[Exercise description]:
Nothing but the pictures gets dropped; retype every entry exactly.

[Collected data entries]
((
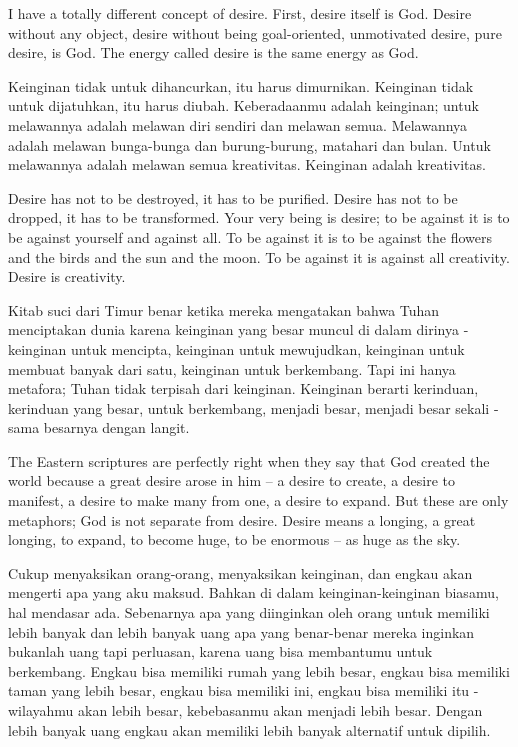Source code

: \english
I have a totally different concept of desire. First, desire itself is God. Desire without any object, desire without being goal-oriented, unmotivated desire, pure desire, is God. The energy called desire is the same energy as God.

\bahasa
Keinginan tidak untuk dihancurkan, itu harus dimurnikan. Keinginan tidak untuk dijatuhkan, itu harus diubah. Keberadaanmu adalah keinginan; untuk melawannya adalah melawan diri sendiri dan melawan semua. Melawannya adalah melawan bunga-bunga dan burung-burung, matahari dan bulan. Untuk melawannya adalah melawan semua kreativitas. Keinginan adalah kreativitas.

\english
Desire has not to be destroyed, it has to be purified. Desire has not to be dropped, it has to be transformed. Your very being is desire; to be against it is to be against yourself and against all. To be against it is to be against the flowers and the birds and the sun and the moon. To be against it is against all creativity. Desire is creativity.

\bahasa
Kitab suci dari Timur benar ketika mereka mengatakan bahwa Tuhan menciptakan dunia karena keinginan yang besar muncul di dalam dirinya - keinginan untuk mencipta, keinginan untuk mewujudkan, keinginan untuk membuat banyak dari satu, keinginan untuk berkembang. Tapi ini hanya metafora; Tuhan tidak terpisah dari keinginan. Keinginan berarti kerinduan, kerinduan yang besar, untuk berkembang, menjadi besar, menjadi besar sekali - sama besarnya dengan langit.

\english
The Eastern scriptures are perfectly right when they say that God created the world because a great desire arose in him -- a desire to create, a desire to manifest, a desire to make many from one, a desire to expand. But these are only metaphors; God is not separate from desire. Desire means a longing, a great longing, to expand, to become huge, to be enormous -- as huge as the sky.

\bahasa
Cukup menyaksikan orang-orang, menyaksikan keinginan, dan engkau akan mengerti apa yang aku maksud. Bahkan di dalam keinginan-keinginan biasamu, hal mendasar ada. Sebenarnya apa yang diinginkan oleh orang untuk memiliki lebih banyak dan lebih banyak uang apa yang benar-benar mereka inginkan bukanlah uang tapi perluasan, karena uang bisa membantumu untuk berkembang. Engkau bisa memiliki rumah yang lebih besar, engkau bisa memiliki taman yang lebih besar, engkau bisa memiliki ini, engkau bisa memiliki itu - wilayahmu akan lebih besar, kebebasanmu akan menjadi lebih besar. Dengan lebih banyak uang engkau akan memiliki lebih banyak alternatif untuk dipilih.

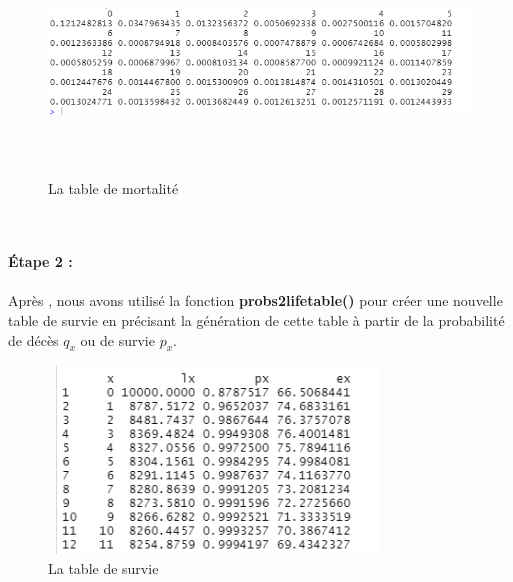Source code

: \documentclass[french]{report}
\begin{document}
\newline
\begin{figure}[hhhhhhhh!]
    \centering
    \includegraphics[width=12cm, height=6cm]{kk.png}
    \caption{ La table de mortalité}
\end{figure}
\newline
\\ 
\\ \textbf{ Étape 2 :} \\
\\
Après , nous avons  utilisé la fonction \textbf{probs2lifetable()} pour créer une nouvelle table de survie en précisant la génération de cette table à partir de la probabilité de décès $q_x$ ou de survie $p_x$.
\newline
\newpage
\begin{figure}[hhhhhhhh!]
    \centering
    \includegraphics[width=9cm, height=5cm]{9.png}
    \caption{  La table de survie}

\end{figure}
\end{document}

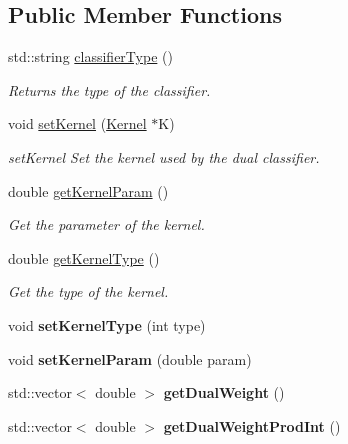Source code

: \subsection*{Public Member Functions}
\begin{DoxyCompactItemize}
\item 
std\+::string \hyperlink{class_dual_classifier_af1217d4b44e417817a25157bb3f9b6d9}{classifier\+Type} ()
\begin{DoxyCompactList}\small\item\em Returns the type of the classifier. \end{DoxyCompactList}\item 
void \hyperlink{class_dual_classifier_a4f4cc830f9f9723592dc92957aec5d48}{set\+Kernel} (\hyperlink{class_kernel}{Kernel} $\ast$K)
\begin{DoxyCompactList}\small\item\em set\+Kernel Set the kernel used by the dual classifier. \end{DoxyCompactList}\item 
double \hyperlink{class_dual_classifier_ad5cc383587a3388bfc370879d76b8cf6}{get\+Kernel\+Param} ()
\begin{DoxyCompactList}\small\item\em Get the parameter of the kernel. \end{DoxyCompactList}\item 
double \hyperlink{class_dual_classifier_ae15bdcaa9b46e1084aa2df7170a0217f}{get\+Kernel\+Type} ()
\begin{DoxyCompactList}\small\item\em Get the type of the kernel. \end{DoxyCompactList}\item 
\mbox{\label{class_dual_classifier_abe138aa8f388a11475773155961911be}} 
void {\bfseries set\+Kernel\+Type} (int type)
\item 
\mbox{\label{class_dual_classifier_a1eaa47dfe556a9c0ecb05cd82324c337}} 
void {\bfseries set\+Kernel\+Param} (double param)
\item 
\mbox{\label{class_dual_classifier_a179729f872fe280d752089c571187fbf}} 
std\+::vector$<$ double $>$ {\bfseries get\+Dual\+Weight} ()
\item 
\mbox{\label{class_dual_classifier_a2780174d195acdfc2d3c9777c48e818c}} 
std\+::vector$<$ double $>$ {\bfseries get\+Dual\+Weight\+Prod\+Int} ()
\end{DoxyCompactItemize}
))
[Answer for this exercise]:
Source code

: \english
I have a totally different concept of desire. First, desire itself is God. Desire without any object, desire without being goal-oriented, unmotivated desire, pure desire, is God. The energy called desire is the same energy as God.

\bahasa
Keinginan tidak untuk dihancurkan, itu harus dimurnikan. Keinginan tidak untuk dijatuhkan, itu harus diubah. Keberadaanmu adalah keinginan; untuk melawannya adalah melawan diri sendiri dan melawan semua. Melawannya adalah melawan bunga-bunga dan burung-burung, matahari dan bulan. Untuk melawannya adalah melawan semua kreativitas. Keinginan adalah kreativitas.

\english
Desire has not to be destroyed, it has to be purified. Desire has not to be dropped, it has to be transformed. Your very being is desire; to be against it is to be against yourself and against all. To be against it is to be against the flowers and the birds and the sun and the moon. To be against it is against all creativity. Desire is creativity.

\bahasa
Kitab suci dari Timur benar ketika mereka mengatakan bahwa Tuhan menciptakan dunia karena keinginan yang besar muncul di dalam dirinya - keinginan untuk mencipta, keinginan untuk mewujudkan, keinginan untuk membuat banyak dari satu, keinginan untuk berkembang. Tapi ini hanya metafora; Tuhan tidak terpisah dari keinginan. Keinginan berarti kerinduan, kerinduan yang besar, untuk berkembang, menjadi besar, menjadi besar sekali - sama besarnya dengan langit.

\english
The Eastern scriptures are perfectly right when they say that God created the world because a great desire arose in him -- a desire to create, a desire to manifest, a desire to make many from one, a desire to expand. But these are only metaphors; God is not separate from desire. Desire means a longing, a great longing, to expand, to become huge, to be enormous -- as huge as the sky.

\bahasa
Cukup menyaksikan orang-orang, menyaksikan keinginan, dan engkau akan mengerti apa yang aku maksud. Bahkan di dalam keinginan-keinginan biasamu, hal mendasar ada. Sebenarnya apa yang diinginkan oleh orang untuk memiliki lebih banyak dan lebih banyak uang apa yang benar-benar mereka inginkan bukanlah uang tapi perluasan, karena uang bisa membantumu untuk berkembang. Engkau bisa memiliki rumah yang lebih besar, engkau bisa memiliki taman yang lebih besar, engkau bisa memiliki ini, engkau bisa memiliki itu - wilayahmu akan lebih besar, kebebasanmu akan menjadi lebih besar. Dengan lebih banyak uang engkau akan memiliki lebih banyak alternatif untuk dipilih.

Source code

: \documentclass[french]{report}
\begin{document}
\newline
\begin{figure}[hhhhhhhh!]
    \centering
    \includegraphics[width=12cm, height=6cm]{kk.png}
    \caption{ La table de mortalité}
\end{figure}
\newline
\\ 
\\ \textbf{ Étape 2 :} \\
\\
Après , nous avons  utilisé la fonction \textbf{probs2lifetable()} pour créer une nouvelle table de survie en précisant la génération de cette table à partir de la probabilité de décès $q_x$ ou de survie $p_x$.
\newline
\newpage
\begin{figure}[hhhhhhhh!]
    \centering
    \includegraphics[width=9cm, height=5cm]{9.png}
    \caption{  La table de survie}

\end{figure}
\end{document}

Source code

: \subsection*{Public Member Functions}
\begin{DoxyCompactItemize}
\item 
std\+::string \hyperlink{class_dual_classifier_af1217d4b44e417817a25157bb3f9b6d9}{classifier\+Type} ()
\begin{DoxyCompactList}\small\item\em Returns the type of the classifier. \end{DoxyCompactList}\item 
void \hyperlink{class_dual_classifier_a4f4cc830f9f9723592dc92957aec5d48}{set\+Kernel} (\hyperlink{class_kernel}{Kernel} $\ast$K)
\begin{DoxyCompactList}\small\item\em set\+Kernel Set the kernel used by the dual classifier. \end{DoxyCompactList}\item 
double \hyperlink{class_dual_classifier_ad5cc383587a3388bfc370879d76b8cf6}{get\+Kernel\+Param} ()
\begin{DoxyCompactList}\small\item\em Get the parameter of the kernel. \end{DoxyCompactList}\item 
double \hyperlink{class_dual_classifier_ae15bdcaa9b46e1084aa2df7170a0217f}{get\+Kernel\+Type} ()
\begin{DoxyCompactList}\small\item\em Get the type of the kernel. \end{DoxyCompactList}\item 
\mbox{\label{class_dual_classifier_abe138aa8f388a11475773155961911be}} 
void {\bfseries set\+Kernel\+Type} (int type)
\item 
\mbox{\label{class_dual_classifier_a1eaa47dfe556a9c0ecb05cd82324c337}} 
void {\bfseries set\+Kernel\+Param} (double param)
\item 
\mbox{\label{class_dual_classifier_a179729f872fe280d752089c571187fbf}} 
std\+::vector$<$ double $>$ {\bfseries get\+Dual\+Weight} ()
\item 
\mbox{\label{class_dual_classifier_a2780174d195acdfc2d3c9777c48e818c}} 
std\+::vector$<$ double $>$ {\bfseries get\+Dual\+Weight\+Prod\+Int} ()
\end{DoxyCompactItemize}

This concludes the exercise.